Posted by on January 14, 2011 in Uncategorized


6 responses to “How To Critique Someone’s Writing

  1. Terri

    January 15, 2011 at 5:16 pm

    I’m about to start a new semester and all of the tips here are great. I wonder if you would mind if I turned this into a handout as part of the guidelines for my creative writing students.

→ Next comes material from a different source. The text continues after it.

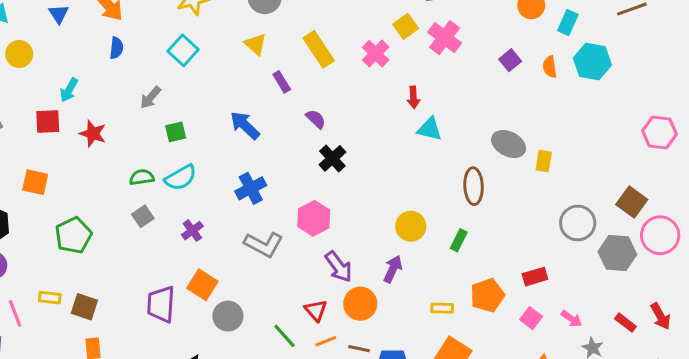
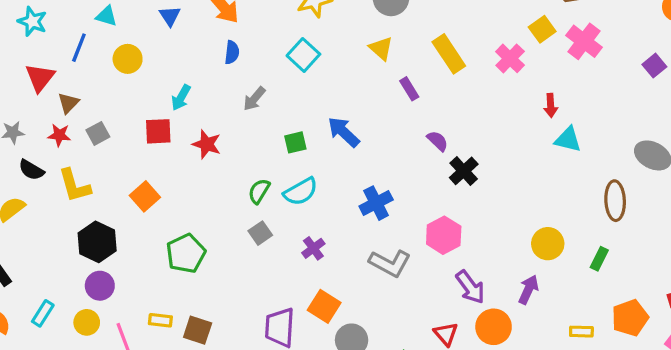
gray arrow: (150, 97) -> (254, 99), moved
purple semicircle: (316, 119) -> (438, 141), moved
blue arrow: (245, 125) -> (344, 132), moved
green semicircle: (142, 177) -> (259, 191), turned -50
orange square: (35, 182) -> (145, 196), turned 36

    I’ve been teaching creative writing for nearly 20 years now and have gradually gotten to the point that I turn down offers to critique for free. I am willing to do it if I am paid. The question of payment generally separates those who are serious from those who are not. I have no qualms about saying NO. I have learned to value my skill, but it has taken me a lifetime to learn to do this.

    • Jessica

      January 15, 2011 at 9:36 pm

      No problem, Terri! It’d be nice if you could stick my name and blog address on there somewhere…I’m not expecting to get traffic from your students really, but just in case. 😉

  2. Terri

    January 15, 2011 at 5:17 pm

    Oh, and I think creative writers read differently than most people, which is why #4 is spot on and also, one reason why we shouldn’t read too much stuff gratuitously.

  3. rashmikamath

    January 16, 2011 at 7:15 pm

    what about when your criticizing yourself? as in, i just finished a piece and i want to get a second opinion on it. but before i do that i would love to go over it and change a few things myself so it appears a bit more polished. and i am not talking about just editing it. after the first draft i did it to my liking.i consider it done. but i still want to improve it before it goes into someone else’s hands. what should i keep in mind??

    • Jessica

      January 16, 2011 at 9:48 pm

      Honestly, I’ve found that the best thing for critiquing your own work is time. My grandmother once said that if you could read something you wrote six months ago and still think it’s good, then it’s probably good. I would say, depending on the length of the piece, give it about a month. Several weeks at least. Don’t look at it at all during that time, then pick it up with relatively fresh eyes. This will allow you to see the mistakes without the thinking that MADE the mistakes still in your head. Make sense? It’s my favorite method, but I’m sure there are others.

  4. Tegan

    January 28, 2011 at 7:06 pm

    This is fantastic advice! I particularly love your examples of wrong/right approaches. Hilarious and wise.